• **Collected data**
--*--

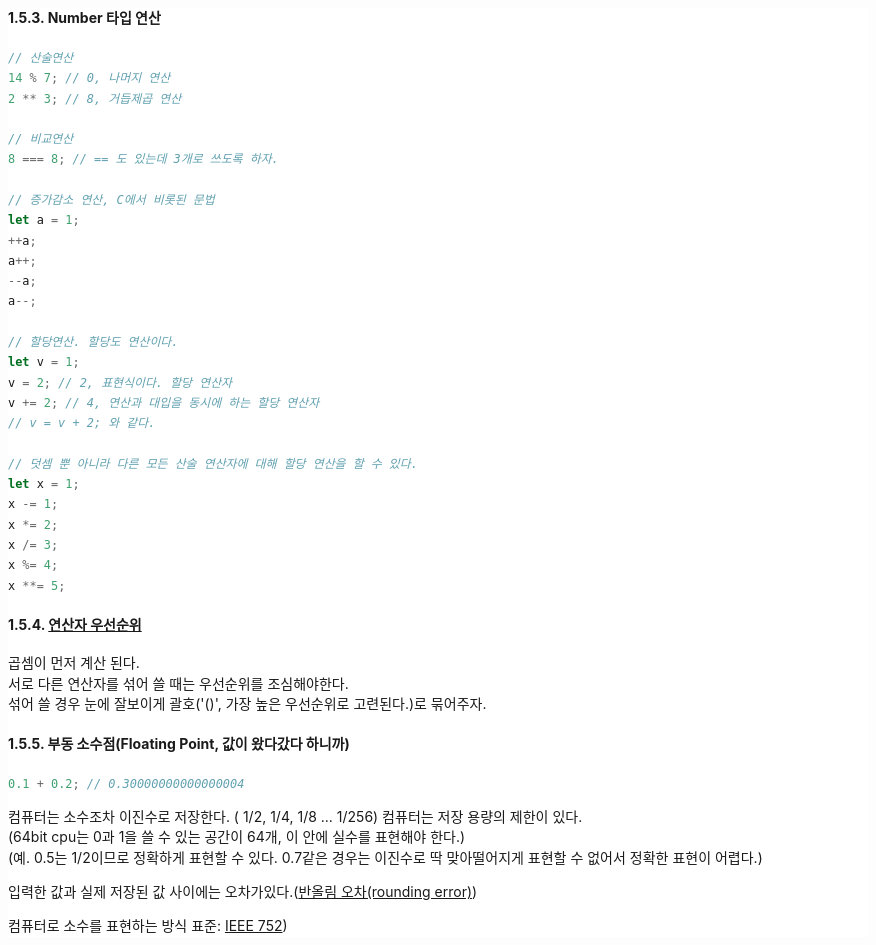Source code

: #### 1.5.3. Number 타입 연산

```js
// 산술연산
14 % 7; // 0, 나머지 연산
2 ** 3; // 8, 거듭제곱 연산

// 비교연산
8 === 8; // == 도 있는데 3개로 쓰도록 하자.

// 증가감소 연산, C에서 비롯된 문법
let a = 1;
++a;
a++;
--a;
a--;

// 할당연산. 할당도 연산이다.
let v = 1;
v = 2; // 2, 표현식이다. 할당 연산자
v += 2; // 4, 연산과 대입을 동시에 하는 할당 연산자
// v = v + 2; 와 같다.

// 덧셈 뿐 아니라 다른 모든 산술 연산자에 대해 할당 연산을 할 수 있다.
let x = 1;
x -= 1; 
x *= 2; 
x /= 3; 
x %= 4;  
x **= 5;
```

#### 1.5.4. [연산자 우선순위](https://developer.mozilla.org/ko/docs/Web/JavaScript/Reference/Operators/%EC%97%B0%EC%82%B0%EC%9E%90_%EC%9A%B0%EC%84%A0%EC%88%9C%EC%9C%84)

곱셈이 먼저 계산 된다.  
서로 다른 연산자를 섞어 쓸 때는 우선순위를 조심해야한다.  
섞어 쓸 경우 눈에 잘보이게 괄호('()', 가장 높은 우선순위로 고련된다.)로 묶어주자.

#### 1.5.5. 부동 소수점(Floating Point, 값이 왔다갔다 하니까)

```js
0.1 + 0.2; // 0.30000000000000004
```

컴퓨터는 소수조차 이진수로 저장한다. ( 1/2, 1/4, 1/8 ... 1/256)
컴퓨터는 저장 용량의 제한이 있다.  
(64bit cpu는 0과 1을 쓸 수 있는 공간이 64개, 이 안에 실수를 표현해야 한다.)  
(예. 0.5는 1/2이므로 정확하게 표현할 수 있다. 0.7같은 경우는 이진수로 딱 맞아떨어지게 표현할 수 없어서 정확한 표현이 어렵다.)

입력한 값과 실제 저장된 값 사이에는 오차가있다.([반올림 오차(rounding error)](http://floating-point-gui.de/basic/))

컴퓨터로 소수를 표현하는 방식 표준: [IEEE 752](https://ko.wikipedia.org/wiki/IEEE_754))
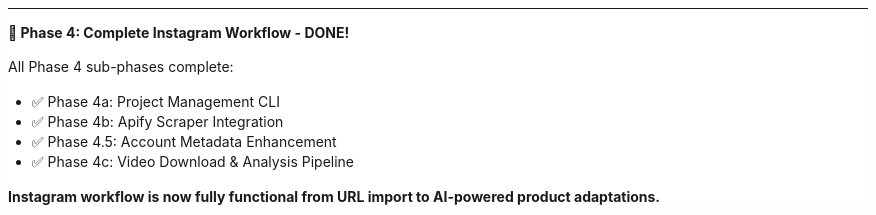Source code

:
 ```bash
```

---

**🎉 Phase 4: Complete Instagram Workflow - DONE!**

All Phase 4 sub-phases complete:
- ✅ Phase 4a: Project Management CLI
- ✅ Phase 4b: Apify Scraper Integration
- ✅ Phase 4.5: Account Metadata Enhancement
- ✅ Phase 4c: Video Download & Analysis Pipeline

**Instagram workflow is now fully functional from URL import to AI-powered product adaptations.**
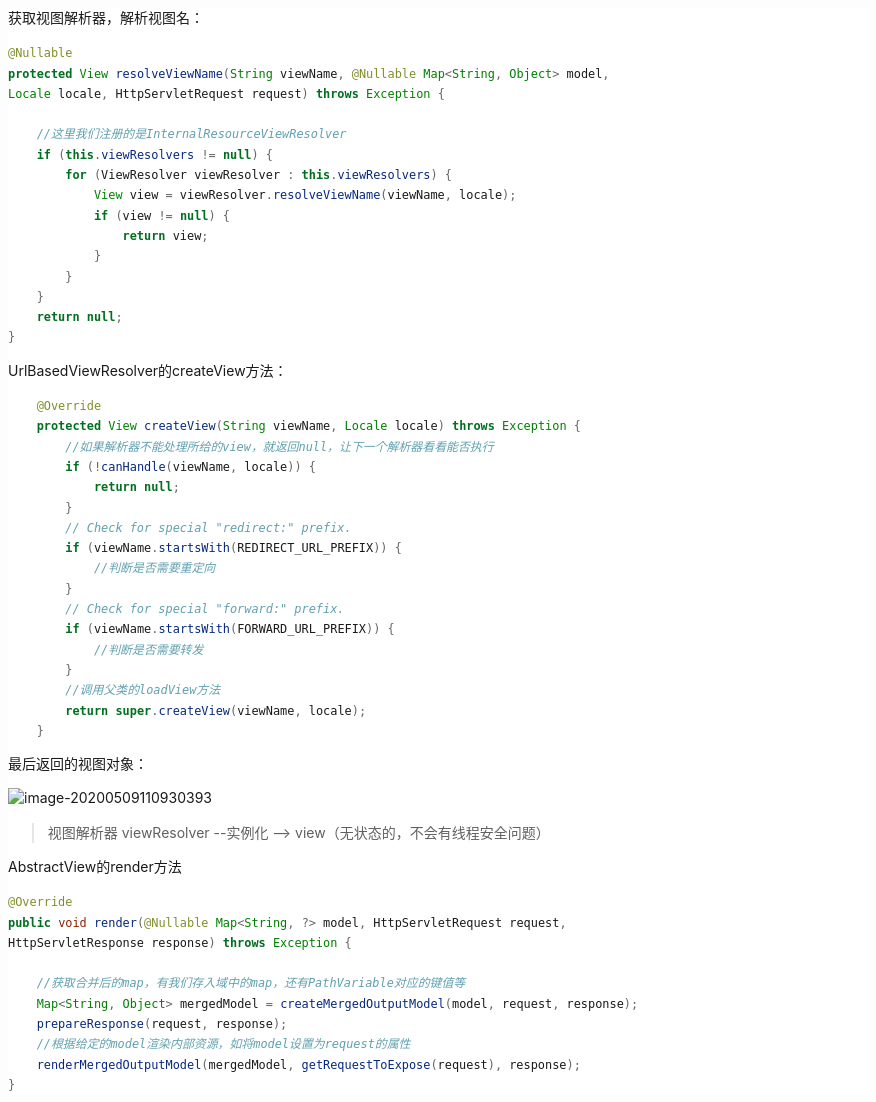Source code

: 获取视图解析器，解析视图名：

```java
@Nullable
protected View resolveViewName(String viewName, @Nullable Map<String, Object> model,
Locale locale, HttpServletRequest request) throws Exception {

    //这里我们注册的是InternalResourceViewResolver
    if (this.viewResolvers != null) {
        for (ViewResolver viewResolver : this.viewResolvers) {
            View view = viewResolver.resolveViewName(viewName, locale);
            if (view != null) {
                return view;
            }
        }
    }
    return null;
}
```

UrlBasedViewResolver的createView方法：

```java
	@Override
	protected View createView(String viewName, Locale locale) throws Exception {
		//如果解析器不能处理所给的view，就返回null，让下一个解析器看看能否执行
		if (!canHandle(viewName, locale)) {
			return null;
		}
		// Check for special "redirect:" prefix.
		if (viewName.startsWith(REDIRECT_URL_PREFIX)) {
			//判断是否需要重定向
		}
		// Check for special "forward:" prefix.
		if (viewName.startsWith(FORWARD_URL_PREFIX)) {
			//判断是否需要转发
		}
		//调用父类的loadView方法
		return super.createView(viewName, locale);
	}
```

最后返回的视图对象：

![image-20200509110930393](C:\Users\13327\AppData\Roaming\Typora\typora-user-images\image-20200509110930393.png)

>  视图解析器 viewResolver --实例化 --> view（无状态的，不会有线程安全问题）

AbstractView的render方法

```java
@Override
public void render(@Nullable Map<String, ?> model, HttpServletRequest request,
HttpServletResponse response) throws Exception {
	
    //获取合并后的map，有我们存入域中的map，还有PathVariable对应的键值等
    Map<String, Object> mergedModel = createMergedOutputModel(model, request, response);
    prepareResponse(request, response);
    //根据给定的model渲染内部资源，如将model设置为request的属性
    renderMergedOutputModel(mergedModel, getRequestToExpose(request), response);
}
```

--*--

• **Instructions for the task**
Which lines above contain the word "컴퓨터는"? Copy all of them.

• **Answer to this problem**
컴퓨터는 소수조차 이진수로 저장한다. ( 1/2, 1/4, 1/8 ... 1/256)
컴퓨터는 저장 용량의 제한이 있다.  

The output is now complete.